Arkeoloji ve Sanat Yayınları etiketine sahip kayıtlar gösteriliyor. Tüm kayıtları göster
Arkeoloji ve Sanat Yayınları etiketine sahip kayıtlar gösteriliyor. Tüm kayıtları göster

22 Nisan 2016 Cuma

HAFTANIN KİTAPLARI VII

HAFTANIN KİTAPLARI VII


Yaklaşık 1 ay zorunlu ara verdikten sonra haftanın kitapları ile tekrar buralardayım.

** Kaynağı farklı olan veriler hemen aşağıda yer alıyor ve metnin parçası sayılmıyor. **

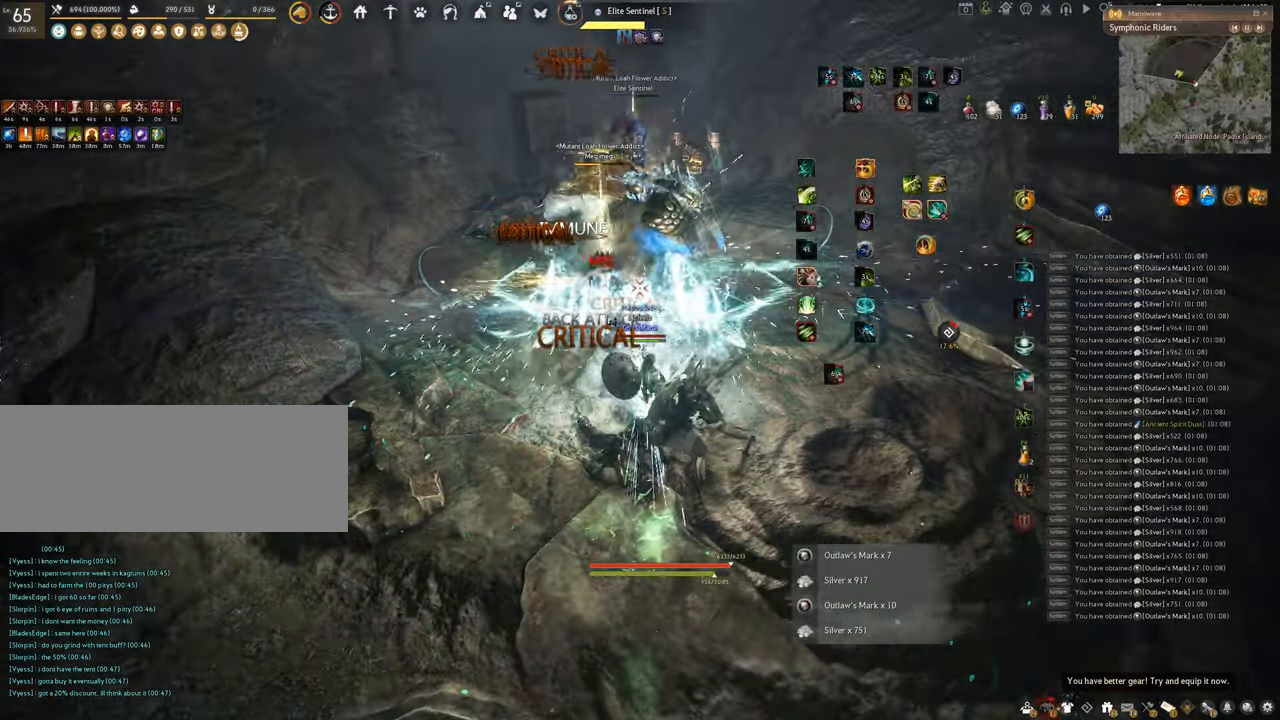
{"keys": [], "mouse": [], "events": []}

Bu süre genellikle makaleler ve bazı kitaplardan bölümler okuma ile geçtiği için maalesef edebiyattan, felsefeden biraz uzak kaldım o sebeple gelecek hafta bu kitap açlığı ile 4-5 roman okuyup,onlardan bahsetmem yüksek ihtimal. 

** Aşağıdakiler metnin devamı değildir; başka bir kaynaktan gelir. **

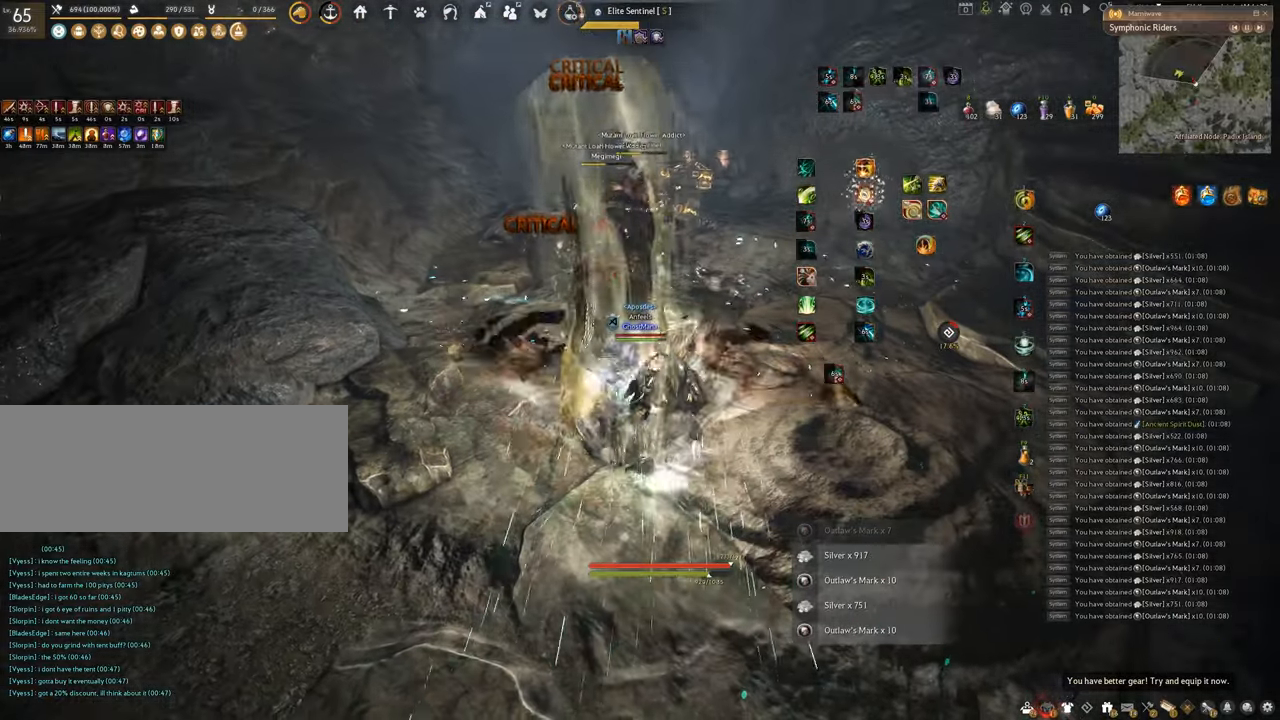
{"keys": ["f", "s"], "mouse": [], "events": [[233, "s", "down"], [300, "f", "down"]]}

Haftanın kitaplarını yazmadığım bu birkaç haftada ise şu 3 kitabı okudum; ilk kitap: Roma'nın Yurtsever Tarihçisi Titus Livius, Bedia Demiriş'in yazdığı, Arkeoloji ve Sanat Yayınları'ndan çıkan bu kitap geçen haftalarda okumuş olduğum yine Bedia Demiriş'in  Tacitus'u gibi Roma dönemi tarihçiliği hakkında.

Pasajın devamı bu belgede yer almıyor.